Most Americans remember Assange from the Clinton email saga, but that is not the reason he is facing 175 years in solitary confinement. His real crime was revealing over a decade of verifiable atrocities and cover-ups, from the killing of 700 Iraqis who came too close to U.S. Army checkpoints to the massacre of civilians who tried to rescue a slain Reuters camera crew. Not to mention the prisoners tortured with power drills by Iraqi police, or the 12-year old sex slaves who entertained our brave defense contractors in Afghanistan.

None of that seemed to trouble the staffers at U.S. Officials Said. “Julian Assange Got What He Deserved,” said the Atlantic after his arrest, judiciously citing Assange’s supposed connections to Russian intelligence. Indeed, one must scroll through about two-thirds of the article before encountering any of the crimes for which Assange is actually being charged. 

The Washington Post is a bit more straightforward. “Assange is a spy, not a journalist. He deserves prison,” wrote Marc Thiesson, a former speechwriter for the renowned humanitarian and pacifist George W. Bush. 

It’s hard to imagine Assange receiving a fair trial in the U.S., considering how long the CIA has been recording the meetings with his defense counsel. But a successful conviction under the Espionage Act could open the door for any journalist who publishes unauthorized material to be prosecuted as a spy—a fact which should trouble the media outlets which collaborated with WikiLeaks on the Iraqi War Logs. Perhaps journalists will rediscover their principles when it’s their turn on the stand?

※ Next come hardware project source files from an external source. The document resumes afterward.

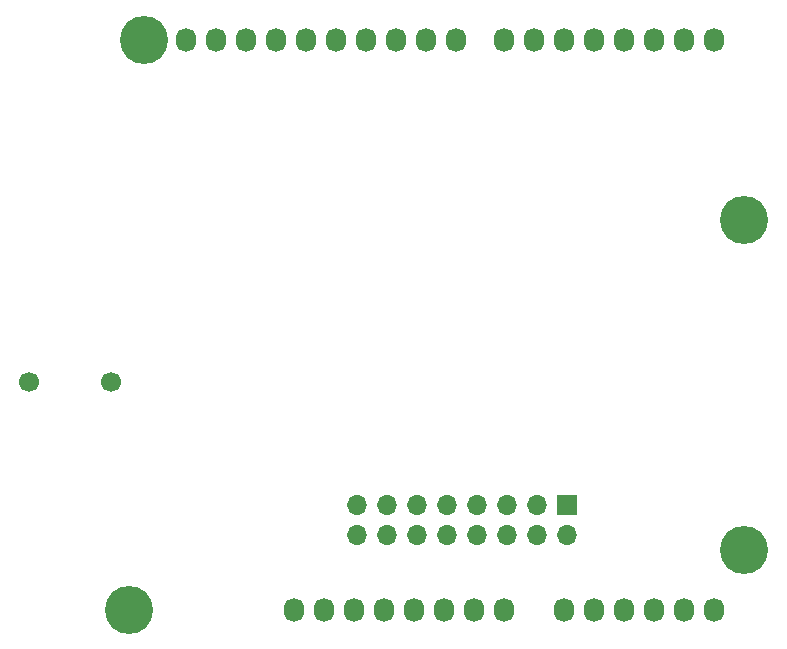
<source format=gbr>
G04 #@! TF.GenerationSoftware,KiCad,Pcbnew,(5.1.8)-1*
G04 #@! TF.CreationDate,2021-03-26T14:12:46-05:00*
G04 #@! TF.ProjectId,Shield,53686965-6c64-42e6-9b69-6361645f7063,rev?*
G04 #@! TF.SameCoordinates,Original*
G04 #@! TF.FileFunction,Soldermask,Bot*
G04 #@! TF.FilePolarity,Negative*
%FSLAX46Y46*%
G04 Gerber Fmt 4.6, Leading zero omitted, Abs format (unit mm)*
G04 Created by KiCad (PCBNEW (5.1.8)-1) date 2021-03-26 14:12:46*
%MOMM*%
%LPD*%
G01*
G04 APERTURE LIST*
%ADD10O,1.700000X1.700000*%
%ADD11R,1.700000X1.700000*%
%ADD12C,1.700000*%
%ADD13O,1.727200X2.032000*%
%ADD14C,4.064000*%
G04 APERTURE END LIST*
D10*
X144272000Y-117475000D03*
X144272000Y-114935000D03*
X146812000Y-117475000D03*
X146812000Y-114935000D03*
X149352000Y-117475000D03*
X149352000Y-114935000D03*
X151892000Y-117475000D03*
X151892000Y-114935000D03*
X154432000Y-117475000D03*
X154432000Y-114935000D03*
X156972000Y-117475000D03*
X156972000Y-114935000D03*
X159512000Y-117475000D03*
X159512000Y-114935000D03*
X162052000Y-117475000D03*
D11*
X162052000Y-114935000D03*
D12*
X123448000Y-104521000D03*
X116448000Y-104521000D03*
D13*
X138938000Y-123825000D03*
X141478000Y-123825000D03*
X144018000Y-123825000D03*
X146558000Y-123825000D03*
X149098000Y-123825000D03*
X151638000Y-123825000D03*
X154178000Y-123825000D03*
X156718000Y-123825000D03*
X161798000Y-123825000D03*
X164338000Y-123825000D03*
X166878000Y-123825000D03*
X169418000Y-123825000D03*
X171958000Y-123825000D03*
X174498000Y-123825000D03*
X129794000Y-75565000D03*
X132334000Y-75565000D03*
X134874000Y-75565000D03*
X137414000Y-75565000D03*
X139954000Y-75565000D03*
X142494000Y-75565000D03*
X145034000Y-75565000D03*
X147574000Y-75565000D03*
X150114000Y-75565000D03*
X152654000Y-75565000D03*
X156718000Y-75565000D03*
X159258000Y-75565000D03*
X161798000Y-75565000D03*
X164338000Y-75565000D03*
X166878000Y-75565000D03*
X169418000Y-75565000D03*
X171958000Y-75565000D03*
X174498000Y-75565000D03*
D14*
X124968000Y-123825000D03*
X177038000Y-118745000D03*
X126238000Y-75565000D03*
X177038000Y-90805000D03*
M02*

</source>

The Challenges of Covering the Biden Era

Returning back to Dr. Fisk for a moment: he was not a fan of technology, nor of WikiLeaks, but he also wasn’t one to blame the internet for his problems. “American newspaper editors are blaming the internet for their lowering circulations,” Fisk said at Georgetown. “I think people are going to the internet because they know they’re being lied to by the American press.” That may explain why there’s been such an explosion of podcasting and Substack commentary by people who lack the resources of bigger publications. When “serious” journalists hand over their own puppet strings to the people in power it’s no surprise that bloggers and streamers—and leakers—try to fill in the gaps. 

Things are looking slightly brighter for 2021. The Assange decision was a heartening rebuke of the national security state, even if only a temporary one, and the incoming president is a bit less likely to oversee the end of the world. International reporting is still dominated by “U.S. Officials Said,” but headline writers have at least learned that white people can be terrorists too.  

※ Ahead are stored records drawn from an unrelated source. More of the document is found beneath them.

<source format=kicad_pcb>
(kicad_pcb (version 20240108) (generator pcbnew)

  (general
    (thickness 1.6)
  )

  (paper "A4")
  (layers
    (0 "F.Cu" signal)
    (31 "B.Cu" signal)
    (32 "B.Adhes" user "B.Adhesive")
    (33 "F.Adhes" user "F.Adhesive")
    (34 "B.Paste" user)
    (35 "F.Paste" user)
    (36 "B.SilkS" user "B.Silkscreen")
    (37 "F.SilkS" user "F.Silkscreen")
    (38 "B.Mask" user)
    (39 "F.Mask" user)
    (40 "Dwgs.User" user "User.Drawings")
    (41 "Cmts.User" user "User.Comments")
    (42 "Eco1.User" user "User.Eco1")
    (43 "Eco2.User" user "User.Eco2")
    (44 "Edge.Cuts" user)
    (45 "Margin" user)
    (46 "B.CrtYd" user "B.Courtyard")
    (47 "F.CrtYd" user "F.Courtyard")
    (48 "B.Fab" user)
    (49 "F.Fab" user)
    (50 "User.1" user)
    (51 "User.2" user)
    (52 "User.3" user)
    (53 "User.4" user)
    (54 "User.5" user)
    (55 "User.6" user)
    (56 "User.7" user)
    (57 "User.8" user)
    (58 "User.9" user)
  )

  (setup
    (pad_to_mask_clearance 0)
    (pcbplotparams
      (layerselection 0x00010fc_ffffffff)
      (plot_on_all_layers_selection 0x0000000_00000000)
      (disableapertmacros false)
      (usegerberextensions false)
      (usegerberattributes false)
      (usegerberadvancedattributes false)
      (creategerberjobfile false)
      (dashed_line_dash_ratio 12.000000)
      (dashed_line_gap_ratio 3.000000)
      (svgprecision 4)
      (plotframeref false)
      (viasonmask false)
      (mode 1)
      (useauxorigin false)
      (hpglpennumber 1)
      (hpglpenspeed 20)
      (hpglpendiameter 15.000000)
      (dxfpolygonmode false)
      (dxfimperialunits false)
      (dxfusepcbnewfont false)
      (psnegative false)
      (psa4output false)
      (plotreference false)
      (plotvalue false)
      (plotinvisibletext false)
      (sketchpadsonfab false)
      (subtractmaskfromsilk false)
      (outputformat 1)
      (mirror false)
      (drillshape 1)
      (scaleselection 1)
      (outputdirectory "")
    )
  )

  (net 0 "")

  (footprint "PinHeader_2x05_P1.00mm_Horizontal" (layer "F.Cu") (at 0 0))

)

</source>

Yet the new president also presents a challenge to reporters, considering how little he was challenged over the past year. After positioning himself as a “Modern FDR,” Biden’s appointments have largely confirmed his commitment to the status quo, including a Treasury Secretary who made millions from Wall Street and a Secretary of State with strong business ties to defense contractors (not to be outdone, the new Secretary of Defense sits on the board of one). Biden has already rebuffed pressure from civil rights leaders, and his answer to the worldwide pandemic is a gift to health insurance lobbyists. 

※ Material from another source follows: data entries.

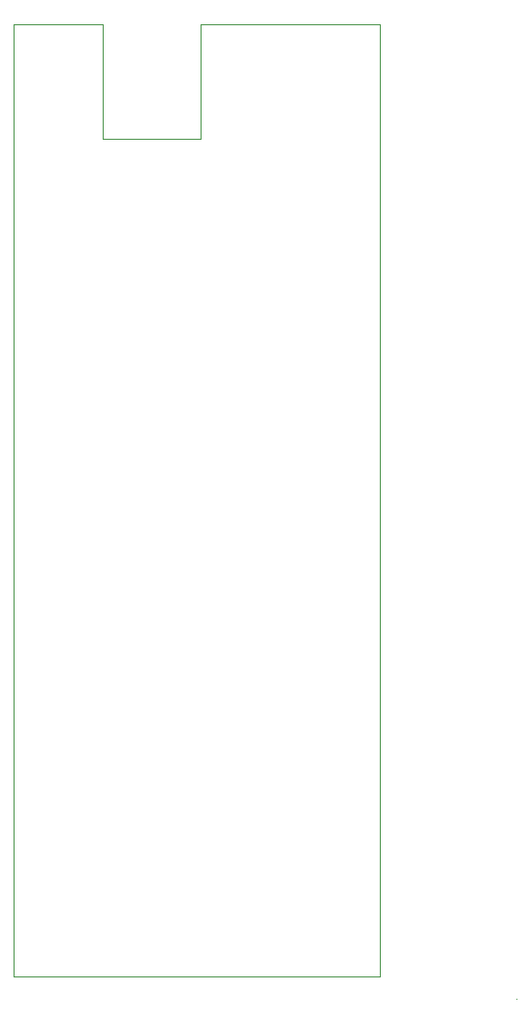
<source format=gbr>
%TF.GenerationSoftware,KiCad,Pcbnew,6.0.7+dfsg-3*%
%TF.CreationDate,2022-09-21T21:46:24+02:00*%
%TF.ProjectId,Adapter_RCB_F9T,41646170-7465-4725-9f52-43425f463954,1*%
%TF.SameCoordinates,Original*%
%TF.FileFunction,Profile,NP*%
%FSLAX46Y46*%
G04 Gerber Fmt 4.6, Leading zero omitted, Abs format (unit mm)*
G04 Created by KiCad (PCBNEW 6.0.7+dfsg-3) date 2022-09-21 21:46:24*
%MOMM*%
%LPD*%
G01*
G04 APERTURE LIST*
%TA.AperFunction,Profile*%
%ADD10C,0.100000*%
%TD*%
G04 APERTURE END LIST*
D10*
X61800000Y-47000000D02*
X70400000Y-47000000D01*
X70400000Y-37000000D01*
X86000000Y-37000000D01*
X86000000Y-120000000D01*
X54000000Y-120000000D01*
X54000000Y-37000000D01*
X61800000Y-37000000D01*
X61800000Y-47000000D01*
X98000000Y-122000000D02*
X98000000Y-122000000D01*
X98000000Y-122000000D02*
X98000000Y-122000000D01*
X98000000Y-122000000D02*
X98000000Y-122000000D01*
X98000000Y-122000000D02*
X98000000Y-122000000D01*
M02*

</source>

All of which make the need for confrontational journalism more pressing than ever. Barack Obama was able to cloak centrist policies under a progressive mantle, thanks in part to reporters who were happy to participate in the fiction. Joe Biden, like his old boss, says he wants to close the prison at Guantanamo Bay, as well as to end “forever wars.” Those promises are likely to go the way of the $2,000 survival checks without continued pressure from the public. Democratic presidents tend to play coy with progressive issues, but there are significantly fewer excuses now that the country is facing an economic crisis on top of the climate one.  

Pressure from the left will probably not turn President Biden into the next Franklin Roosevelt, but it might at least shame him into occasionally keeping his word. And, when the drums start beating for the next war, a critical press might even prevent him from repeating his mistakes of 2003.